Minnetonka-based Opus Group is developing the Xcel Energy project in downtown Minneapolis, but the company has no other office projects underway in the Twin Cities and won’t build on spec.
“I think speculative office [construction] downtown in any large scale is challenging and will require significant preleasing,” says Dave Menke, president of Opus Development Co., adding that the challenge for developers is landing an anchor tenant to kick off projects. Menke thinks that T3 will succeed in the North Loop, but says that there are lots of empty office spaces to fill: “There still needs to be a considerable amount of absorption of existing inventory.”
Challenges also remain for new office projects in the suburbs. Malvern, Pa.-based Liberty Property Trust stopped construction on Liberty Plaza, a 120,000-square-foot office building in Eden Prairie, in 2008 when the economy began to slow.
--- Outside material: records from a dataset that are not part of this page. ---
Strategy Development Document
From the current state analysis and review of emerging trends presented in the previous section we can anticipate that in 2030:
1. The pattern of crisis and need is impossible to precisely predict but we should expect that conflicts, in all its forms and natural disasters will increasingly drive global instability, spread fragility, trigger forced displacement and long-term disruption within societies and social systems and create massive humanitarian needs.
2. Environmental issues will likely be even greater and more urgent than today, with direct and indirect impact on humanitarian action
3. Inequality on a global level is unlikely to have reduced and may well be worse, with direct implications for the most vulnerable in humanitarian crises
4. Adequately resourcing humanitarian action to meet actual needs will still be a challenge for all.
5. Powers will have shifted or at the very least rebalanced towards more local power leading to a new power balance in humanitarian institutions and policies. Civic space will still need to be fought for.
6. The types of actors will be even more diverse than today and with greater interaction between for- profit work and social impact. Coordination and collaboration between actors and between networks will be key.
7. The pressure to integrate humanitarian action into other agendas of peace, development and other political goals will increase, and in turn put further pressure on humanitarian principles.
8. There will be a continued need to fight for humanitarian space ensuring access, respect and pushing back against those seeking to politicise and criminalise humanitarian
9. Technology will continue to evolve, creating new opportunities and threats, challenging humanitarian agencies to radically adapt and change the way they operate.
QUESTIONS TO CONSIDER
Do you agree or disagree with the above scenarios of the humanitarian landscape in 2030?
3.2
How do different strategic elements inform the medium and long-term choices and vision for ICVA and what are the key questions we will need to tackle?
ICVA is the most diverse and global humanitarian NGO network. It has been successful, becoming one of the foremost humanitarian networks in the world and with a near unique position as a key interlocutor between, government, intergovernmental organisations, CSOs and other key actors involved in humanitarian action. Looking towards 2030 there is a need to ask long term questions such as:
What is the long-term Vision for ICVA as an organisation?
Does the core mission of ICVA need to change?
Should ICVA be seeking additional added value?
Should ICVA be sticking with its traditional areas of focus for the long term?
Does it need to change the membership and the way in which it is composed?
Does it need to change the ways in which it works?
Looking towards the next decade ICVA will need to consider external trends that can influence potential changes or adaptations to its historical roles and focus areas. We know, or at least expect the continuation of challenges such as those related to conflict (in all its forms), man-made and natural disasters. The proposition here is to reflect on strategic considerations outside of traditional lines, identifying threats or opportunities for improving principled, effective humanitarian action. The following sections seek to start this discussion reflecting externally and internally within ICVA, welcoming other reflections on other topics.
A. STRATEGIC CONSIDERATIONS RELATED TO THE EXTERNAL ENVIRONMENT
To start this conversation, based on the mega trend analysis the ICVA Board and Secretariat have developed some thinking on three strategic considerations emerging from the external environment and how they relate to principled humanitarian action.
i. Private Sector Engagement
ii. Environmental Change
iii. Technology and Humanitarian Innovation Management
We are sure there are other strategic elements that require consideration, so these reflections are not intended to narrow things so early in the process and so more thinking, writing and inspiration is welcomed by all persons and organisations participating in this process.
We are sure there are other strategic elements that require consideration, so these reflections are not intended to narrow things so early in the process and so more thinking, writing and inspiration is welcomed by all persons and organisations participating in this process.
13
Seven years later, the company still has no plans to restart the project.
“Until there’s a strong enough market and an anchor tenant, we won’t start it. I don’t think we would start a building in today’s environment,” says Dave Jellison, vice president and city manager for Liberty’s Minnesota operations. “I think we’re seeing gradual improvement, but nobody’s building spec buildings because there isn’t enough demand to require that space.”
Many market watchers, however, say that the area near the West End in St. Louis Park can likely support new development. Excelsior Group, based in St. Louis Park, has a site that can accommodate two new office towers near the intersection of Interstate 394 and Highway 100. Tom Tracy, vice president with the Excelsior Group, notes that the site is close to downtown Minneapolis, a draw for prospective tenants.
“There’s interest in our site. We would like to start in 2016; that’s our objective and we think that’s a realistic objective,” says Tracy. “There are always more proposals than there are real deals, but we really feel strongly about the fundamentals of our site and the building that we can develop here.”
Burl Gilyard is TCB’s senior writer.